Days before his execution, Rizal bid farewell to his motherland and countrymen through one of his final letters, entitled Mi último adiós or My Last Farewell. Dr. José Rizal was executed on the morning of December 30, 1896, in what was then called Bagumbayan (now referred to as Luneta). Upon hearing the command to shoot him, he faced the squad and uttered in his final breath: “Consummatum est” (It is finished). According to historical accounts, only one bullet ended the life of the Filipino martyr and hero.
After his death, the Philippine Revolution continued until 1898. And with the assistance of the United States, the Philippines declared its independence from Spain on June 12, 1898. This was the time that the Philippine flag was waved at General Emilio Aguinaldo’s residence in Kawit, Cavite.
Today, Dr. Rizal’s brilliance, compassion, courage, and patriotism are greatly remembered and recognized by the Filipino people. His two novels are continuously being analyzed by students and professionals.
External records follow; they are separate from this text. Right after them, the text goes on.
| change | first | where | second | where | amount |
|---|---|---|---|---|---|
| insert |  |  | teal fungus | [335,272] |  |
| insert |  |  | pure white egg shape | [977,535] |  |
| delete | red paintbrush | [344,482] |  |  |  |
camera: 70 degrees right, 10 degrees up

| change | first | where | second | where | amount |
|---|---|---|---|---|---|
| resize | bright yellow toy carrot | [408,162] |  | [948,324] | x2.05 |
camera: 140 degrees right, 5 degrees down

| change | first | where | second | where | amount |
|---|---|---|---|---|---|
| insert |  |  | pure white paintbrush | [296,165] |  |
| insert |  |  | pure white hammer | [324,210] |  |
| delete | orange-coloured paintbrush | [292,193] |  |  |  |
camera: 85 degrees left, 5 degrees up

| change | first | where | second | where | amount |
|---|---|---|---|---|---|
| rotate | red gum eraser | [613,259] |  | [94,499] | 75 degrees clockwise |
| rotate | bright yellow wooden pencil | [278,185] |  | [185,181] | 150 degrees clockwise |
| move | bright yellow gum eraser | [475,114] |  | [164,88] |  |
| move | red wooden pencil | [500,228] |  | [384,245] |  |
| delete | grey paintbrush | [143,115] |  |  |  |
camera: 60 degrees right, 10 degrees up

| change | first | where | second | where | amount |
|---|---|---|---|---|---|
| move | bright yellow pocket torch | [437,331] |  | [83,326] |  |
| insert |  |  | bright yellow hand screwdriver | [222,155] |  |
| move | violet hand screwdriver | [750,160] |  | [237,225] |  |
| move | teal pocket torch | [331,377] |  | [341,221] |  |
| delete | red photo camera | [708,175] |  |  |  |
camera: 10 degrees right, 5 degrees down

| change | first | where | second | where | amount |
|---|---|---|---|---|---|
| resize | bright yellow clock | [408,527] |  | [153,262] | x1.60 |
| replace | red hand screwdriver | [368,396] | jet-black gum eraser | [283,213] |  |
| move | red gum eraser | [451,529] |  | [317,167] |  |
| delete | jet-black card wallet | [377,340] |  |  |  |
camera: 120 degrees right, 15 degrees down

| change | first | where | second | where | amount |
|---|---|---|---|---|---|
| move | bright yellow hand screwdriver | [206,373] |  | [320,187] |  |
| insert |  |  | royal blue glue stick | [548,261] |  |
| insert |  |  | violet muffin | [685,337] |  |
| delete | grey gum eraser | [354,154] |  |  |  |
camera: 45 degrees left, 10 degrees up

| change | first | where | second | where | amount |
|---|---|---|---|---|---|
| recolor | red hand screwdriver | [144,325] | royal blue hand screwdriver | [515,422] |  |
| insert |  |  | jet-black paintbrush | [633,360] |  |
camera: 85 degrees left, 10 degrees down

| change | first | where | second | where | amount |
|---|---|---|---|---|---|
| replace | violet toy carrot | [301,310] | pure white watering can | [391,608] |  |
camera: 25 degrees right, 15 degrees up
Colleges and universities in the Philippines even require their students to take a subject which centers around the life and works of Rizal. Every year, the Filipinos celebrate Rizal Day – December 30 each year – to commemorate his life and works. Filipinos look back at how his founding of La Liga Filipina and his two novels had an effect on the early beginnings of the Philippine Revolution. The people also recognize his advocacy to achieve liberty through peaceful means rather than violent revolution.
In honor of Rizal, memorials and statues of the national hero can be found not only within the Philippines, but in selected cities around the world. A road in the Chanakyapuri area of New Delhi (India) and in Medan, Indonesia is named after him. The José Rizal Bridge and Rizal Park in the city of Seattle are also dedicated to the late hero.
Within the Philippines, there are streets, towns/cities, a university (Rizal University), and a province named after him. Three species have also been named after Rizal – the Draco rizali (a small lizard, known as a flying dragon), Apogania rizali (a very rare kind of beetle with five horns) and the Rhacophorus rizali (a peculiar frog species).
To commemorate what he did for the country, the Philippines built a memorial park for him – now referred to as Rizal Park, found in Manila. There lies a monument which contains a standing bronze sculpture of Rizal, an obelisk, and a stone base said to contain his remains. The monument stands near the place where he fell during his execution in Luneta.